**Source text**:
__________

1.2. Research Proposal

The contribution of this research is as follows. First, we develop an algorithm to detect drowsy driving even for drivers wearing masks and sunglasses, using not only the driver’s facial features but also the overall behavior patterns. Second, drowsy driving can be detected regardless of differences in individual drivers’ drowsiness habits. By learning both drowsy behaviors and actions taken to stay awake, the system can overcome variations in drowsiness habits. Third, the algorithm demonstrates reasonable computation time by a shallow neural network framework running on an embedded PC within the vehicle. We validate the algorithm performance using data captured inside actual vehicles.

The manuscript is organized as follows. Section 2 presents the limitations of existing studies through a literature review and outlines the direction of this research. Section 3 describes the data collection and processing for training and testing the model. Section 4 proposes the learning model to detect drowsy driving. Section 5 explains our experiments and analyzes the results. We conclude our research with the implications of our results in Section 6.

2. Literature Review

2.1. Drowsy Driving Detection Methods

The two most prominent methods to detect drowsy driving are to use biometric signals or images from cameras. The biometric-signal-based methods include detecting drowsy driving through the analysis of electroencephalograms (EEG) [6,7,8], electrocardiograms (ECG) [9], and electromyograms (EMG) [10]. These methods involve attaching measuring devices to the driver to obtain biometric signal data, which are then used to detect drowsy driving through algorithms or deep learning models. These methods are highly accurate and capable of capturing not only the driver’s drowsy state but also states of decreased attention. However, wearing measuring devices can be uncomfortable for the driver and the cost of obtaining data is high. For these reasons, biometric-signal-based drowsy driving detection has significant practical drawbacks due to its invasive nature, which can cause discomfort for the driver.

__________

**Given records**:
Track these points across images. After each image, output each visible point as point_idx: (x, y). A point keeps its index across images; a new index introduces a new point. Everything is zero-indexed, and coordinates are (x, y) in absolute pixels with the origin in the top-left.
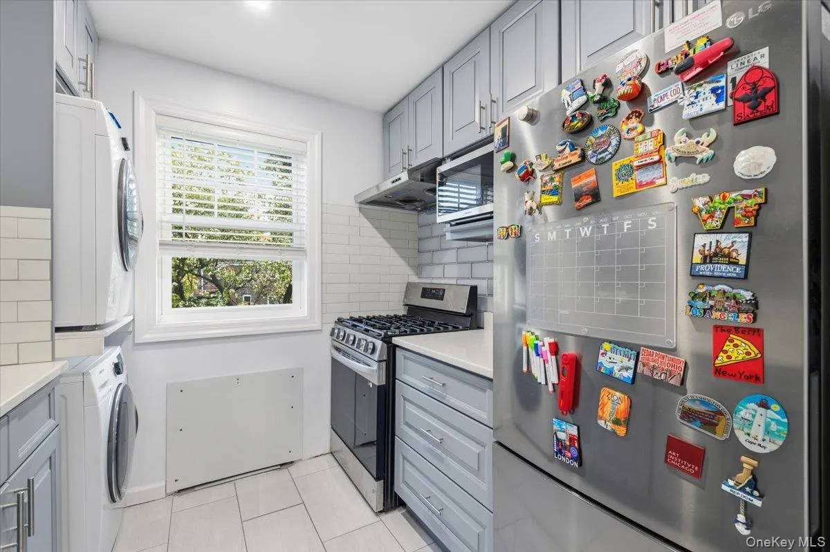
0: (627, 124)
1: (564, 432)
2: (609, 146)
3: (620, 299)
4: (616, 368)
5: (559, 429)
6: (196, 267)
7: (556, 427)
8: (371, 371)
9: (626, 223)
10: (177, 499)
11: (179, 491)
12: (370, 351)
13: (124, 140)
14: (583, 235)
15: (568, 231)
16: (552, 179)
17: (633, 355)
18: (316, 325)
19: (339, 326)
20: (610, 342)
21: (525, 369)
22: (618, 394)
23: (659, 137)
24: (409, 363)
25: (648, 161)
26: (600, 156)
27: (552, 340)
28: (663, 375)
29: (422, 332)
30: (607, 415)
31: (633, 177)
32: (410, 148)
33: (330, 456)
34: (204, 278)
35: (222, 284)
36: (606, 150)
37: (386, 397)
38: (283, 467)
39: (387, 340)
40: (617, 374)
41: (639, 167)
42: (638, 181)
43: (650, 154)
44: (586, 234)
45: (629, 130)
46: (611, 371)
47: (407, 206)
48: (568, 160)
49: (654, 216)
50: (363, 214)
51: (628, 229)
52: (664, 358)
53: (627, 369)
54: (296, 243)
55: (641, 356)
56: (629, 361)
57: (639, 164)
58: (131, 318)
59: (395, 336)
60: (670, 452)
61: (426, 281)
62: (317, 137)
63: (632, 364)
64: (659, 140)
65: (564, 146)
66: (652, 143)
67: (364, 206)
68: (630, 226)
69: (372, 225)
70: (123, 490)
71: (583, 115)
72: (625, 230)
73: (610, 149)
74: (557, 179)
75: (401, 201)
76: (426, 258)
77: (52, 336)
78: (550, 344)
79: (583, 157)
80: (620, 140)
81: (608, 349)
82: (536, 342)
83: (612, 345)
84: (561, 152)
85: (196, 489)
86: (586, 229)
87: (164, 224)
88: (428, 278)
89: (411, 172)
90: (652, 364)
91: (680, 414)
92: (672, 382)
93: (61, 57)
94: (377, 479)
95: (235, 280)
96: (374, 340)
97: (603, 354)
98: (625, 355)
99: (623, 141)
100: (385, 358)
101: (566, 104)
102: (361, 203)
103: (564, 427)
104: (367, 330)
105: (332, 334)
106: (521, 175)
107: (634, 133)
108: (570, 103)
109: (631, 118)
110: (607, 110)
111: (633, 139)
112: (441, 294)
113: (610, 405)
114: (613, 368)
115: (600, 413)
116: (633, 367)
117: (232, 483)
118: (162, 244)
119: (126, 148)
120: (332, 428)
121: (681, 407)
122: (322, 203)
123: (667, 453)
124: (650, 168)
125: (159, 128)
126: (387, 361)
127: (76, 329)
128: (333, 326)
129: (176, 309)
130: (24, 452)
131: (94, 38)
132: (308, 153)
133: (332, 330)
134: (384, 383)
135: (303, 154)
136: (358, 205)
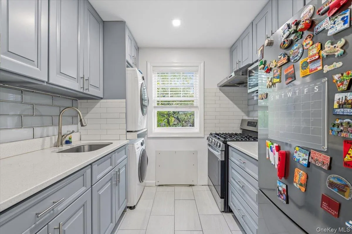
0: (305, 42)
1: (281, 187)
2: (298, 54)
3: (303, 126)
4: (301, 159)
5: (279, 185)
6: (172, 114)
7: (278, 184)
8: (219, 154)
9: (305, 89)
10: (158, 188)
11: (159, 185)
12: (218, 146)
13: (143, 77)
14: (289, 96)
15: (283, 95)
16: (277, 71)
17: (307, 154)
18: (202, 135)
19: (210, 136)
20: (299, 147)
21: (267, 157)
22: (301, 171)
23: (318, 46)
24: (234, 153)
25: (314, 59)
26: (295, 59)
27: (277, 145)
28: (320, 164)
29: (242, 140)
30: (297, 181)
31: (308, 67)
32: (239, 61)
33: (207, 187)
34: (175, 118)
35: (180, 120)
36: (297, 55)
37: (225, 166)
38: (191, 186)
39: (225, 142)
40: (301, 162)
41: (311, 62)
42: (310, 69)
43: (315, 55)
44: (290, 96)
45: (307, 44)
46: (299, 161)
47: (240, 86)
48: (282, 62)
49: (317, 85)
50: (221, 91)
51: (306, 92)
52: (321, 155)
53: (305, 160)
55: (311, 154)
56: (306, 156)
57: (310, 60)
58: (146, 130)
59: (228, 141)
60: (323, 202)
61: (250, 119)
62: (202, 64)
63: (307, 157)
64: (318, 48)
65: (281, 56)
66: (316, 50)
67: (221, 88)
68: (307, 91)
69: (225, 95)
70: (143, 180)
71: (287, 40)
72: (305, 93)
73: (299, 55)
74: (279, 71)
75: (238, 84)
76: (251, 108)
77: (126, 133)
78: (276, 147)
79: (289, 60)
80: (303, 50)
81: (298, 150)
82: (271, 145)
83: (299, 148)
84: (280, 58)
85: (164, 186)
86: (290, 93)
87: (155, 101)
88: (252, 117)
89: (236, 72)
90: (316, 158)
91: (328, 184)
92: (324, 167)
93: (128, 58)
94: (221, 198)
95: (184, 119)
96: (220, 142)
97: (296, 152)
98: (304, 153)
99: (304, 50)
100: (224, 149)
101: (282, 36)
102: (220, 86)
103: (281, 185)
104: (219, 139)
105: (207, 139)
106: (266, 70)
107: (308, 46)
108: (283, 36)
109: (307, 39)
110: (297, 37)
111: (308, 49)
112: (255, 124)
113: (298, 176)
114: (299, 159)
115: (295, 180)
116: (308, 159)
117: (173, 187)
118: (154, 107)
119: (143, 79)
120: (208, 176)
121: (329, 181)
122: (204, 89)
123: (322, 204)
124: (316, 62)
125: (153, 71)
126: (225, 151)
127: (132, 132)
128: (208, 136)
129: (158, 128)
130: (119, 161)
131: (137, 48)
132: (199, 71)
133: (208, 137)
134: (224, 160)
135: (197, 71)
136: (219, 87)
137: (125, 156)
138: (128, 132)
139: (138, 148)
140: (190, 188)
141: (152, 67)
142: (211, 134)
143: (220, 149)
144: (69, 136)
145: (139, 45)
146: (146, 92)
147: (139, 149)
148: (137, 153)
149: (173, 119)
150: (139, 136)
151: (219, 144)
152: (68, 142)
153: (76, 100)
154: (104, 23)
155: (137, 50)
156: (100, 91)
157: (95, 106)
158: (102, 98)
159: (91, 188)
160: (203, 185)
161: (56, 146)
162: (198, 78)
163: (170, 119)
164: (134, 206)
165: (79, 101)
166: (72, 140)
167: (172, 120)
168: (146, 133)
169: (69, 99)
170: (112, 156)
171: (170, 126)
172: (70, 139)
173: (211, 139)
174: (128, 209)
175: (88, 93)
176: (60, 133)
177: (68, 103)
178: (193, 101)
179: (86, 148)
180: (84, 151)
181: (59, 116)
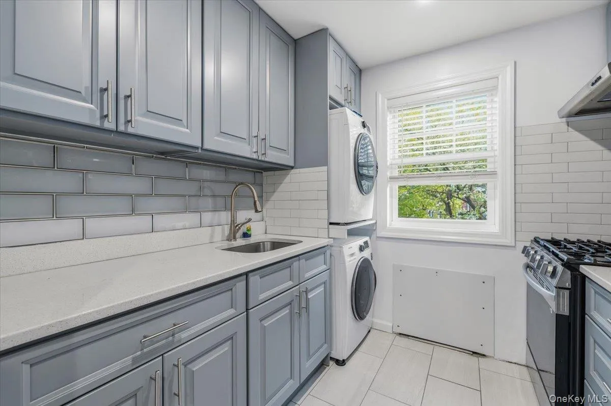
6: (455, 191)
8: (549, 295)
10: (398, 338)
11: (400, 334)
12: (549, 274)
13: (364, 122)
18: (509, 241)
19: (533, 245)
24: (602, 301)
34: (461, 199)
35: (475, 204)
37: (571, 330)
38: (476, 355)
39: (572, 267)
50: (573, 128)
54: (490, 167)
58: (374, 222)
59: (585, 264)
62: (509, 71)
67: (573, 119)
77: (328, 226)
85: (410, 337)
87: (393, 166)
93: (332, 91)
96: (557, 263)
100: (568, 285)
104: (555, 254)
105: (524, 251)
117: (432, 346)
118: (391, 178)
119: (365, 126)
122: (515, 128)
125: (390, 107)
126: (573, 291)
127: (338, 224)
128: (528, 244)
129: (401, 219)
130: (308, 275)
131: (357, 72)
132: (500, 87)
133: (525, 247)
134: (568, 315)
135: (495, 88)
136: (564, 120)
137: (324, 267)
138: (331, 224)
139: (352, 255)
140: (474, 359)
141: (386, 100)
142: (536, 240)
143: (554, 282)
144: (247, 225)
145: (360, 65)
146: (371, 151)
147: (354, 257)
148: (347, 265)
149: (458, 202)
150: (351, 233)
151: (550, 269)
152: (246, 235)
153: (259, 172)
154: (295, 43)
155: (358, 75)
156: (289, 157)
157: (283, 181)
158: (292, 168)
159: (245, 313)
160: (511, 362)
161: (228, 240)
162: (496, 105)
163: (451, 204)
164: (344, 360)
165: (265, 174)
166: (253, 232)
167: (458, 204)
168: (375, 228)
169: (249, 171)
170: (292, 263)
171: (451, 216)
172: (249, 230)
173: (532, 252)
174: (331, 363)
175: (266, 159)
176: (233, 221)
177: (248, 177)
178: (484, 160)
179: (268, 246)
180: (264, 251)
181: (232, 196)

__________

**What this exercise asks**:
a. In the drowsy driving passage, what lets the proposed algorithm reach a reasonable computation time?
b. State whether each statement agrees with the drowsy driving passage, and quote the deciding words for each: (i) Section 3 of the manuscript proposes the learning model for detecting drowsy driving. (ii) The algorithm's performance is validated with data captured inside actual vehicles. (iii) Biometric-signal-based detection methods are described as having low accuracy.
c. Pick up the drowsy driving passage after its final sentence and keep writing.

**Answers to the exercise**:
a. A shallow neural network framework running on an embedded PC within the vehicle.

b.
(i) No: "Section 4 proposes the learning model to detect drowsy driving."
(ii) Yes: "We validate the algorithm performance using data captured inside actual vehicles."
(iii) No: "These methods are highly accurate"

c.
Consequently, research on drowsy driving detection has predominantly focused on camera-based methods to effectively detect drowsy driving in real vehicle environments. The camera-based drowsy driving detection method involves filming the driver’s face with a camera and determining drowsy driving based on the features of the images. This approach is advantageous due to its lower cost and quick detection capabilities. A traditional method within this approach is facial landmark detection [11,12]. This method calculates the distance and movement of landmarks to detect drowsy driving by considering the frequency of eye closures, yawning, and head nodding. There are also studies [13,14] that classify drowsy images using CNN models without extracting separate landmarks. The CNN-based method classifies images of closed eyes and yawning. However, these traditional camera-based methods have limitations in that they cannot detect drowsy driving if the driver is wearing sunglasses or a mask. This is because the detection criteria, such as the eyes and mouth, cannot be recognized when covered by sunglasses or a mask, making drowsy driving detection impossible. Therefore, traditional camera-based methods have limited applicability in terms of versatility, as they can only detect drowsy driving in situations where the driver’s face is not obstructed.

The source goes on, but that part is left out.